Three days after returning, Jamela, 35, gave birth to her daughter Tabasum in a tent in front of a pile of bricks and broken timber once their home. Cuddling her baby, she pointed to the timber frame of their new house being built by her husband, Inayat Ali Shah.
Work had stopped because he had run out of materials.
"We were far more comfortable in the camp," she said. "Everything was there. My husband and son had typhoid when we arrived and they were treated. Everything was destroyed here and it was coming up to winter so the army sent us away."
"The tremors that have come since the earthquake are much more frightening up here. I made a lot of friends from other areas and I miss them. We said we would visit each other, but it's hard. I can't write, so it's difficult to stay in touch. It is very empty here. We lost many relatives and neighbors. All of the 35 houses collapsed," she said.

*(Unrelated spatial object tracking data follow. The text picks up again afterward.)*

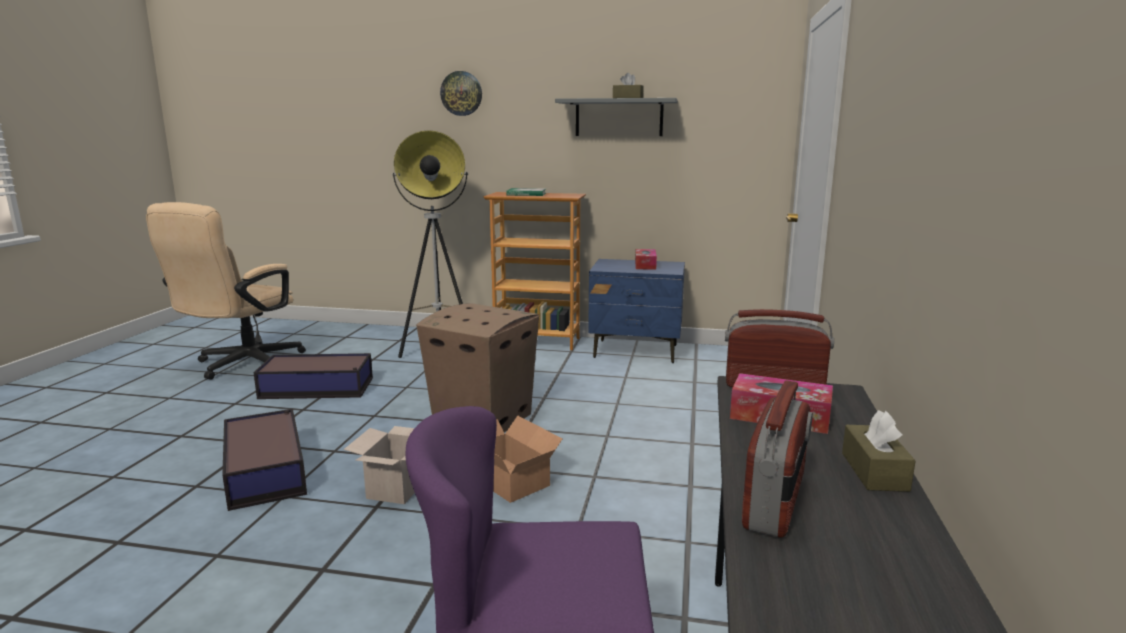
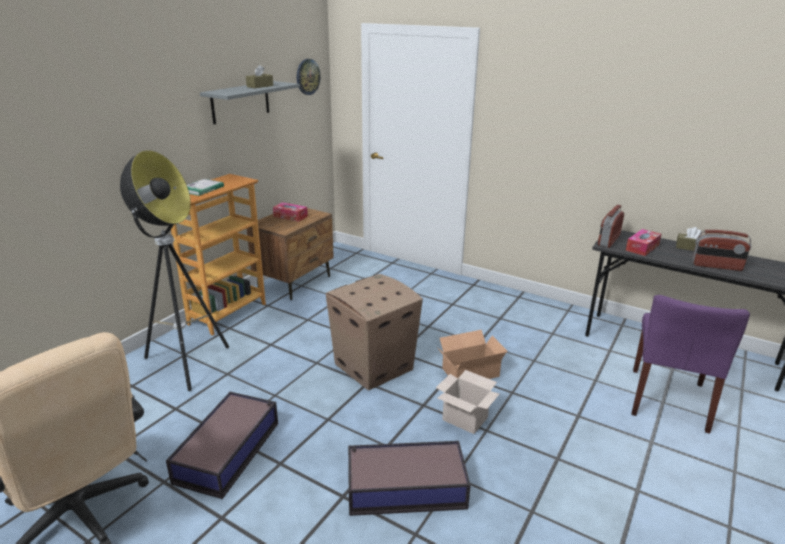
camera: 70 degrees left, 10 degrees up
(461, 93) = (104, 99): wall clock -> wall clock (307, 77)
(636, 351) = (295, 282): blue nightstand -> brown nightstand
(775, 501) = (716, 266): radio -> radio turned 150 degrees clockwise

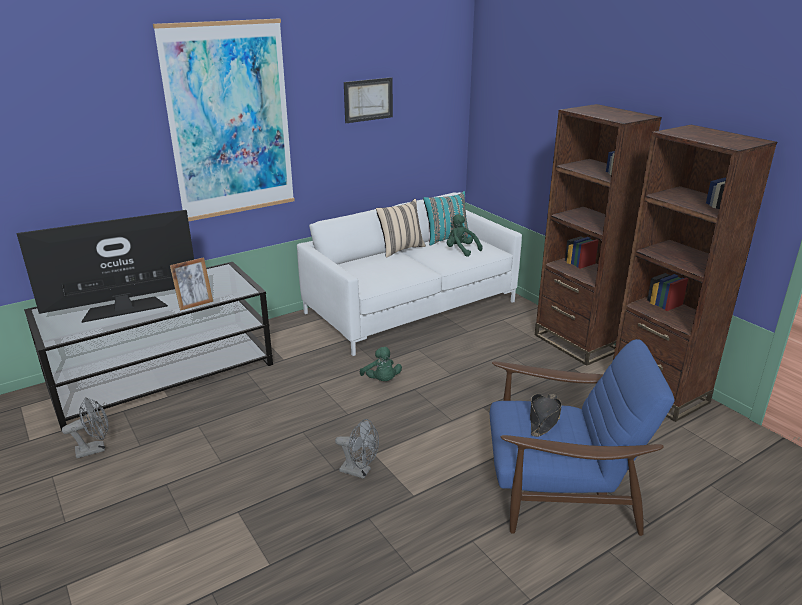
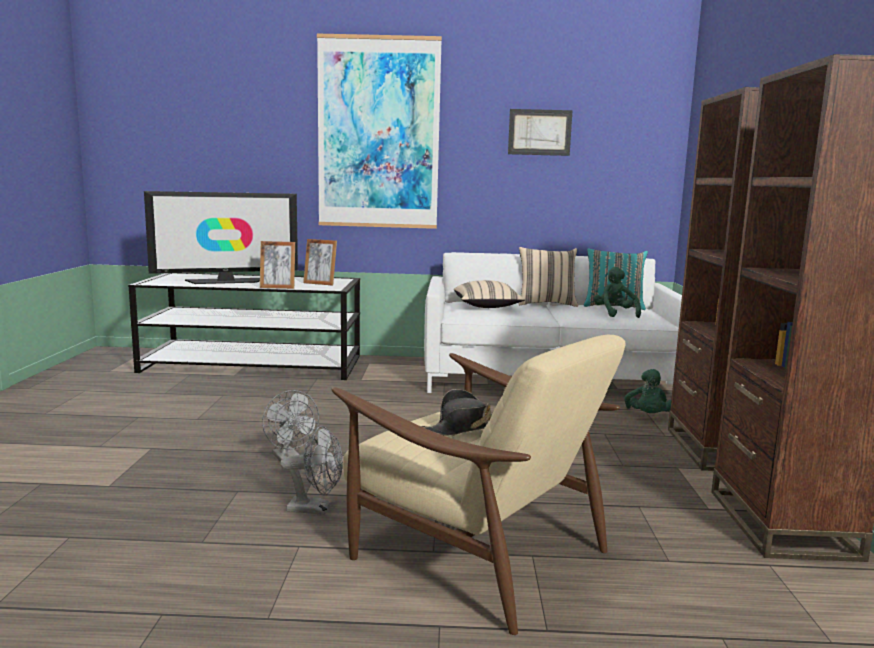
camera: 35 degrees right, 15 degrees down
(95, 449) = (135, 386): grey fan -> grey fan (316, 509)
(124, 308) = (226, 281): television -> television turned 150 degrees clockwise
(218, 284) = (320, 283): none -> picture frame
(371, 269) = (487, 307): none -> beige pillow
(381, 380) = (425, 414): green plush toy -> green plush toy (648, 416)
(559, 489) = (474, 550): blue armchair -> beige armchair

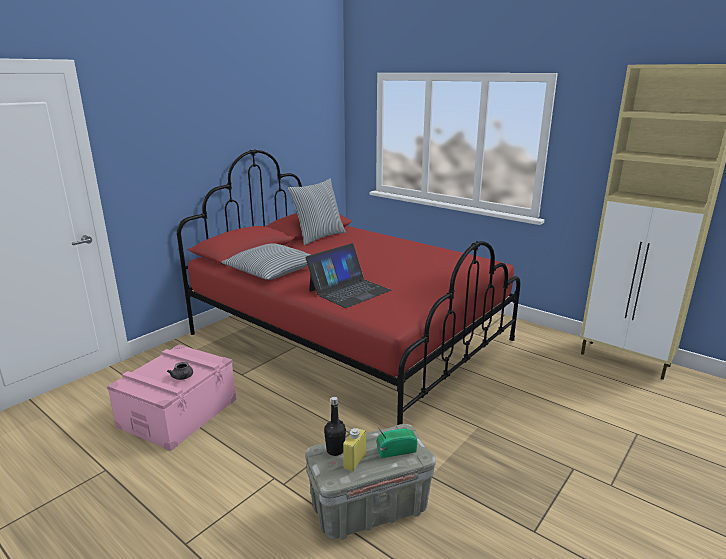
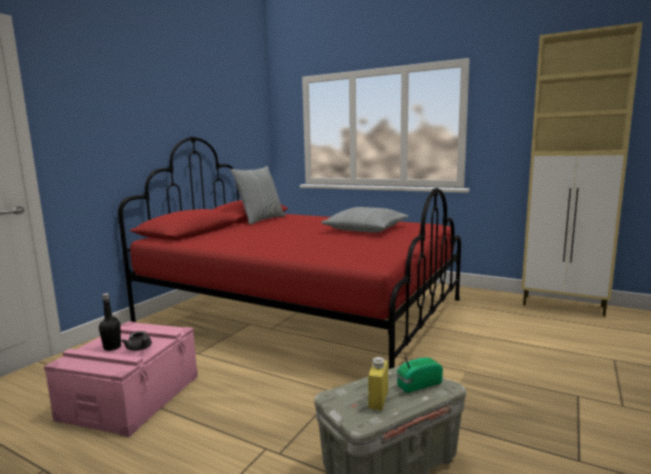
camera: 10 degrees left, 10 degrees down
(272, 270) = (225, 241): pillow -> pillow (366, 229)
(335, 450) = (350, 392): black bottle -> black bottle (112, 347)
(349, 290) = (313, 247): laptop -> none

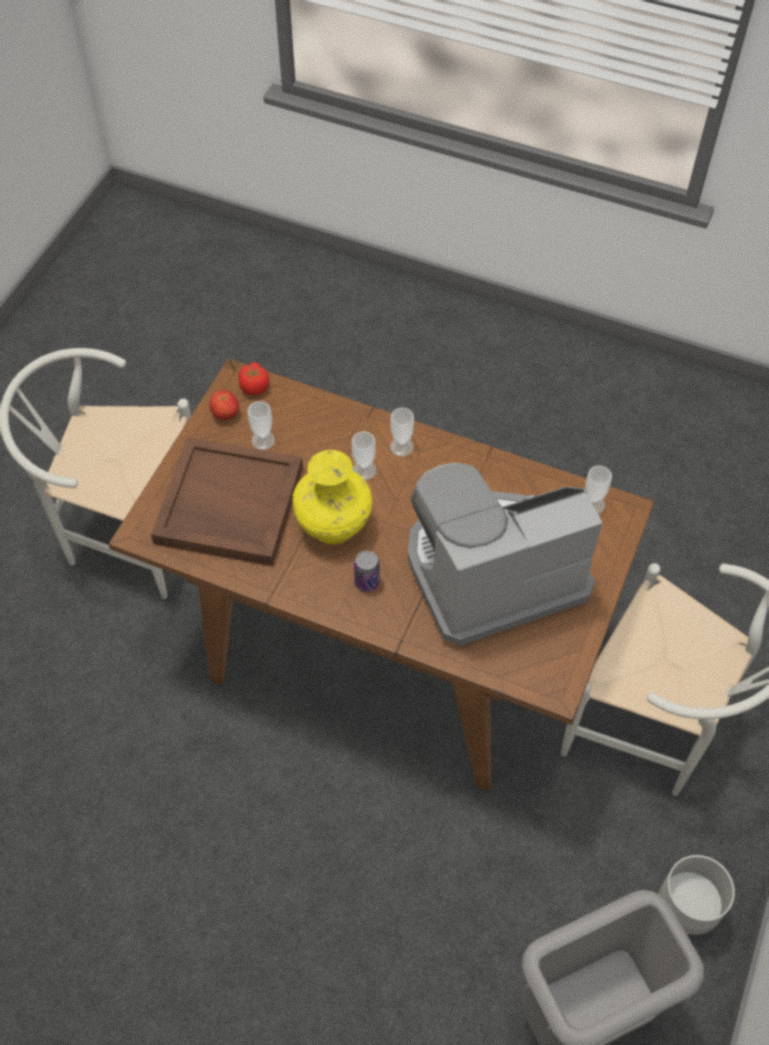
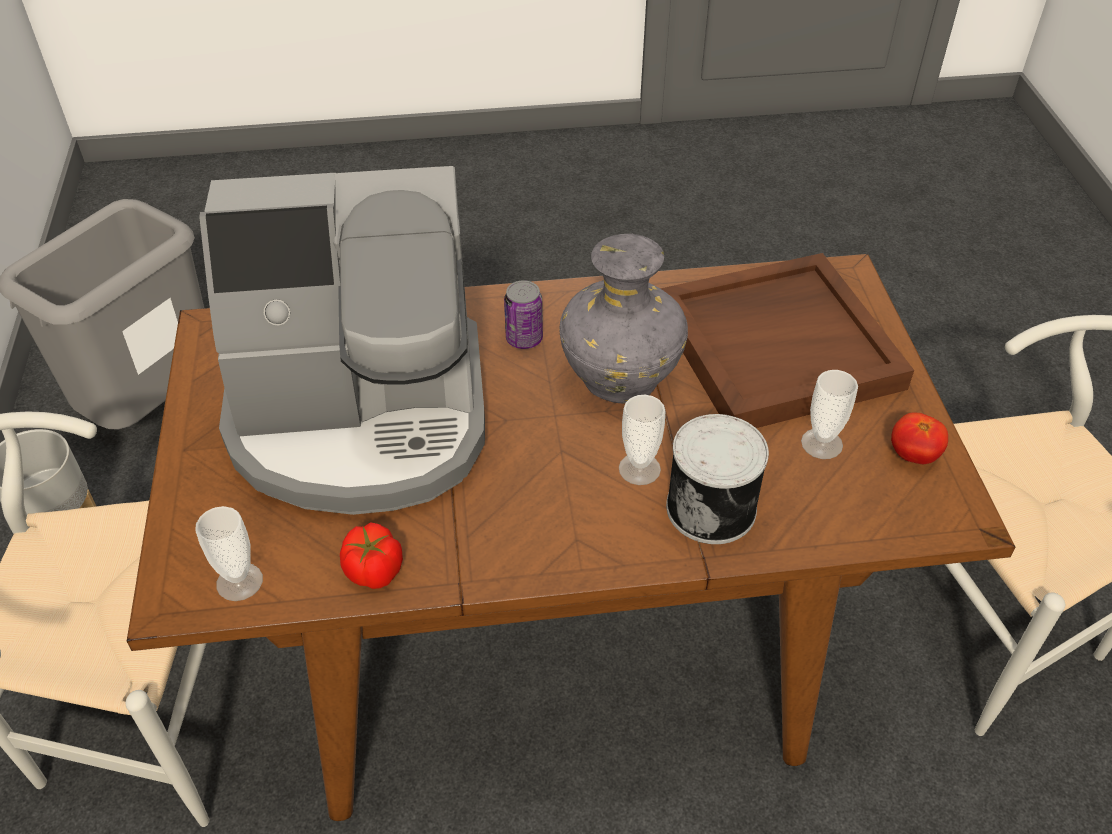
camera: 150 degrees right, 10 degrees down
(254, 387) = (920, 516): tomato -> tomato (374, 571)
(333, 527) = (620, 379): yellow vase -> grey vase
(344, 435) = (713, 507): none -> can
(401, 447) = (611, 531): cup -> none
(491, 571) = (362, 419): coffee machine -> coffee machine turned 45 degrees clockwise

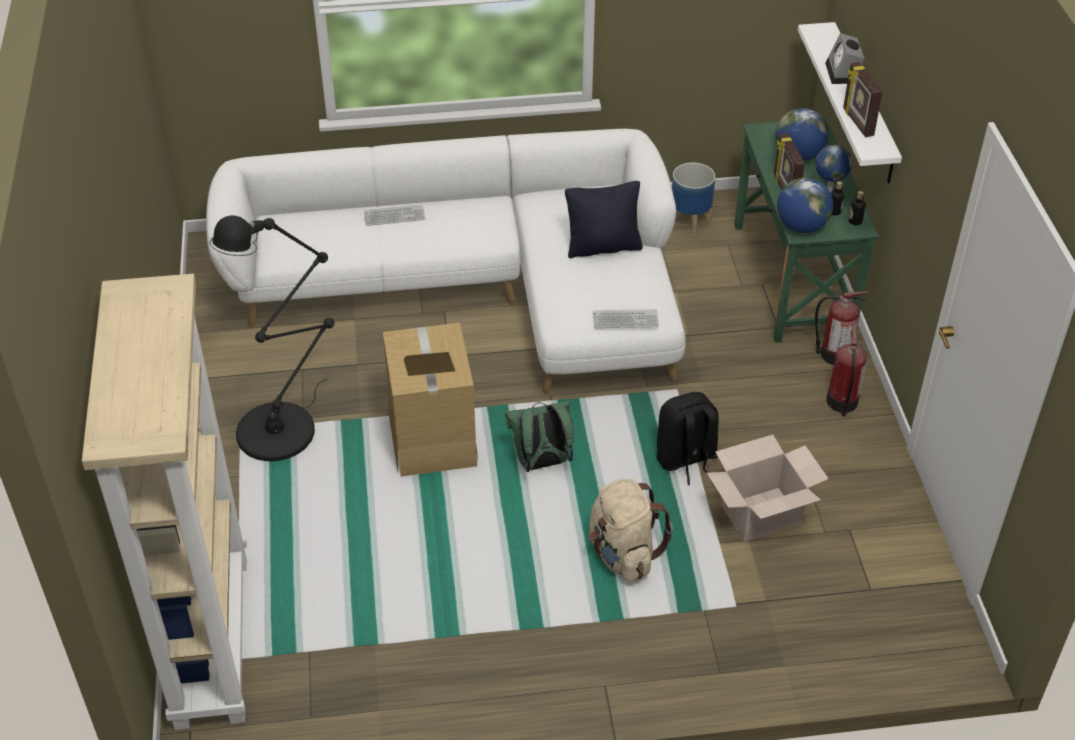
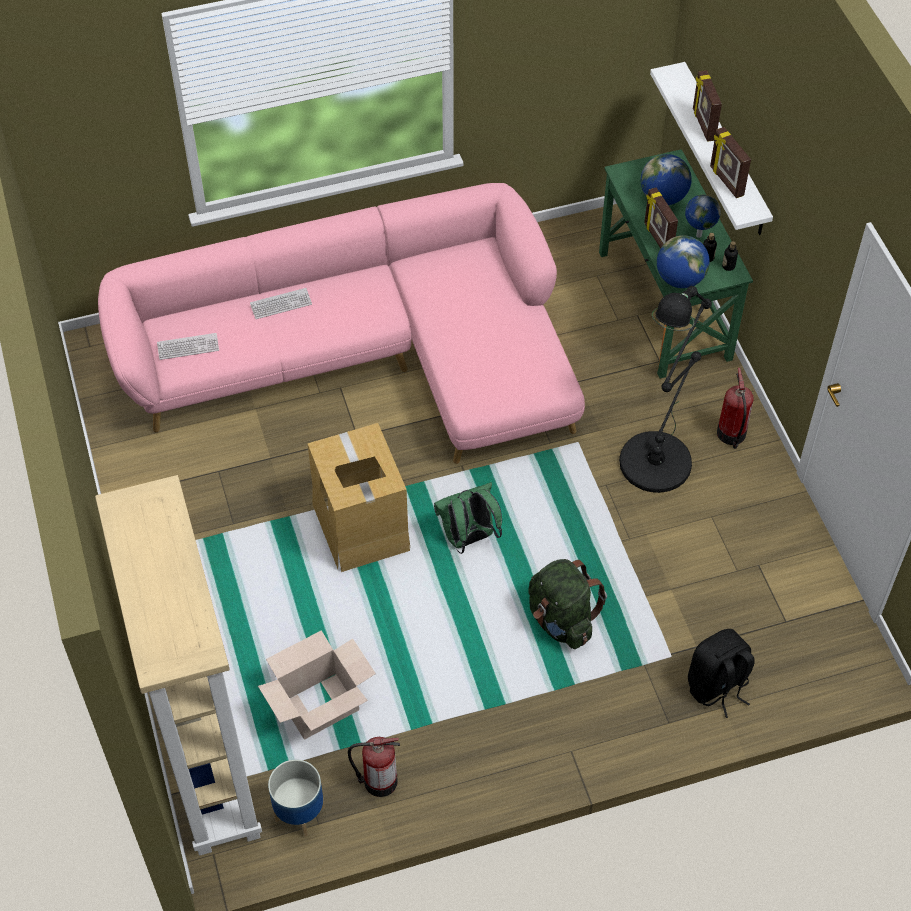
camera: 10 degrees left, 10 degrees up
(283, 426) = (217, 535): black floor lamp -> black floor lamp (659, 455)
(478, 289) = (367, 358): white sofa -> pink sofa
(603, 247) = (491, 314): black pillow -> none
(623, 554) = (561, 620): beige backpack -> green backpack
(625, 320) = (528, 392): keyboard -> keyboard (188, 347)
(686, 460) = (600, 515): black backpack -> black backpack (717, 687)
(690, 221) = (556, 253): planter -> planter (300, 812)
(761, 515) = (677, 561): cardboard box -> cardboard box (320, 707)
(833, 354) = (715, 384): fire extinguisher -> fire extinguisher (378, 781)
(843, 74) = (703, 125): alarm clock -> picture frame

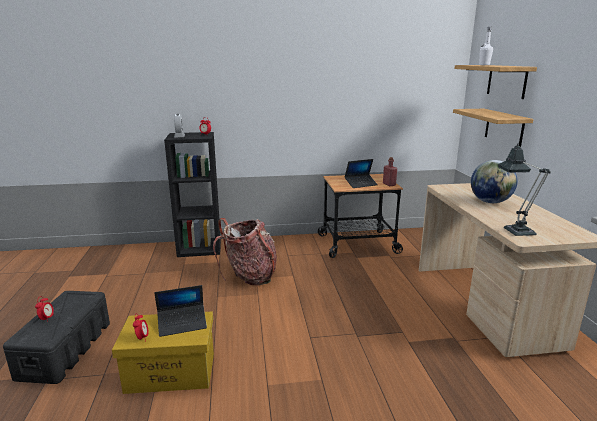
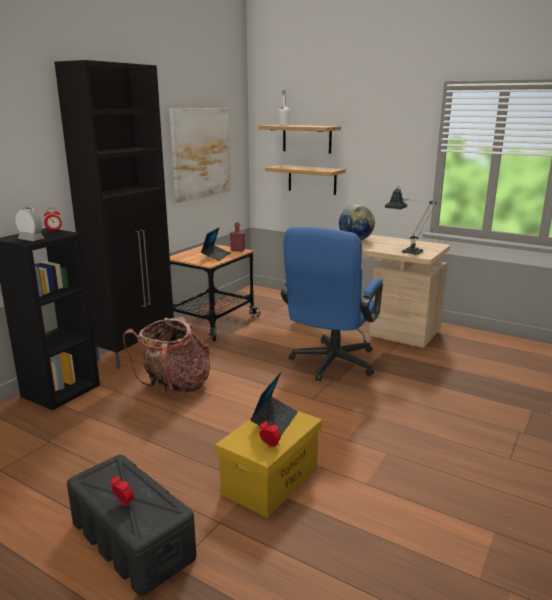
camera: 50 degrees left, 0 degrees up
(276, 242) = (136, 350): none -> black cabinet
(379, 320) = (330, 365): none -> blue office chair
(390, 89) = (200, 153): none -> picture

At the mention of the earthquake, her 12-year-old daughter Wahida's face crumples, her body racked with sobs.
There has been much resistance among inhabitants to the closure of the 148 camps six months after the Oct. 8 quake, which killed 75,000 people and made millions more homeless. The sites were managed by the army and some of the soldiers cried as they broke the news of the closure. The government argues it is necessary to prevent people becoming so dependent on handouts that the camps will never shut.
Many of the aid agencies in the relief effort agree.
The region's mayor, Sardar Muhammad Yousaf, said: "People must go back to begin rehabilitation. This is the right time of year to start rebuilding and replanting crops. The monsoon rain comes in July and then the winter sets in. It is a short window of time."
"We don't want people to get used to living in camps. The district [government] cannot bear the burden in the long run," he said.
It is an argument that even Jamela concedes.
"I'd rather have stayed, but I know we couldn't live there forever. If we hadn't left now we'd have had to stay for another year. It is difficult, because we have to start again from nothing -- even our one goat ran off during the earthquake," she said.
One camp will remain open to take care of the vulnerable: the wounded, widowed and those who have nowhere to go because they lost land in landslides.